Daphne is a pest. The innocent-sounding alternative name for Spurge Laurel (Daphne laureola) fails to soften my heart as I face this scene, an area of forest floor crowded with what is an invasive plant in Vancouver Island, a “noxious weed”.
These Daphne plants have become established in Francis/King Regional Park, on the north-west edge of Victoria, British Columbia. However the invasion includes almost all parks in the south of Vancouver Island, and many more informal green spaces. In my role as volunteer Park Steward for Francis/King I have been attacking Daphne for a while, beginning, embarrassingly, right beside the park entrance (which also features other all-too-familiar invasives such as Scotch Broom, English Ivy and Himalayan Blackberry).
Despite Daphne being toxic, which means avoiding skin contact, getting rid of it is actually a satisfying exercise. After a few hours you can see a big difference. I’m trying to eradicate Daphne completely from a sloping area from where it has been easy to spread seeds in the past. Of course it is impossible to target 100 per cent in an initial push, but the small plants that I miss will be readily identifiable next year.

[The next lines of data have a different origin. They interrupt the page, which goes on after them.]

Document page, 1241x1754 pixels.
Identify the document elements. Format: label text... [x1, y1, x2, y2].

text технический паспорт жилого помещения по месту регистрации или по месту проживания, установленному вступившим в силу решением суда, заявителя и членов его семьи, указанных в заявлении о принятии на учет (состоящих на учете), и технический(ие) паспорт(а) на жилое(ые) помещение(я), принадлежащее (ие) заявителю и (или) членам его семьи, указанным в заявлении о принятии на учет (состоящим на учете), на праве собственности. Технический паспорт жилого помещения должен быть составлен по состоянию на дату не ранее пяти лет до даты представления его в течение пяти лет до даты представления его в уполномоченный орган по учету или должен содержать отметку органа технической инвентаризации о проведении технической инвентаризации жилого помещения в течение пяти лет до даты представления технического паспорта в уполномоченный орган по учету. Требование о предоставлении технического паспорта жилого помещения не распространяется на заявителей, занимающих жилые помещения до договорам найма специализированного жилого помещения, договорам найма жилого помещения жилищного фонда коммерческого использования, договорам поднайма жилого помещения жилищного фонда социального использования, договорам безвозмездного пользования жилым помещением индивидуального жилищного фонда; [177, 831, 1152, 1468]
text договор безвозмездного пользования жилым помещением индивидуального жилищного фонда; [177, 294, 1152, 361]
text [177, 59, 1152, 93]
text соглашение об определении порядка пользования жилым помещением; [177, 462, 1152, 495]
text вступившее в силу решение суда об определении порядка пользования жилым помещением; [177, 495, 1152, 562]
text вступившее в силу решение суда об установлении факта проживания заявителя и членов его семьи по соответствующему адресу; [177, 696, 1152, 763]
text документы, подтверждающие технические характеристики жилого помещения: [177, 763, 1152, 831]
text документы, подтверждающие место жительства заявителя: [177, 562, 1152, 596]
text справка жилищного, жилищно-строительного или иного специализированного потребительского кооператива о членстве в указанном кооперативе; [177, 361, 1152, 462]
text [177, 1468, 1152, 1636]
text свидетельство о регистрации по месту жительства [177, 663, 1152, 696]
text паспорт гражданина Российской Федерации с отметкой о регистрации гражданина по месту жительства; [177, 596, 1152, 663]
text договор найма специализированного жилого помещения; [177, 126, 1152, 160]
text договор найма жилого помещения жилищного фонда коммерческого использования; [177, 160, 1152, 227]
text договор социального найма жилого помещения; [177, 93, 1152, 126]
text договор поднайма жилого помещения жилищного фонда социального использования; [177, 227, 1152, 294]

The main challenge is to remove as many plants as possible before they flower and produce the berries that enable their spread.
My preferred method is to simply tug the plant out of the ground, to ensure that as much of the root structure is removed to prevent regrowth. I also use a mattock, digging as shallowly as possible, to lever out the biggest plants. Both these approaches result in some soil disturbance, which is unfortunate, but the prevention of regrowth is important, and in my opinion the long-term benefits outweigh any minor soil damage. It is frustrating to be removing plants that have grown again after merely being chopped off a few cm above ground level. This is not an activity that is suitable for people with bad backs!
While this is mostly a solo activity, CRD Parks organises volunteer habitat restoration sessions in many of its parks, and they include Francis/King. It’s gratifying to see how much work can be achieved by a small group of enthusiastic volunteers.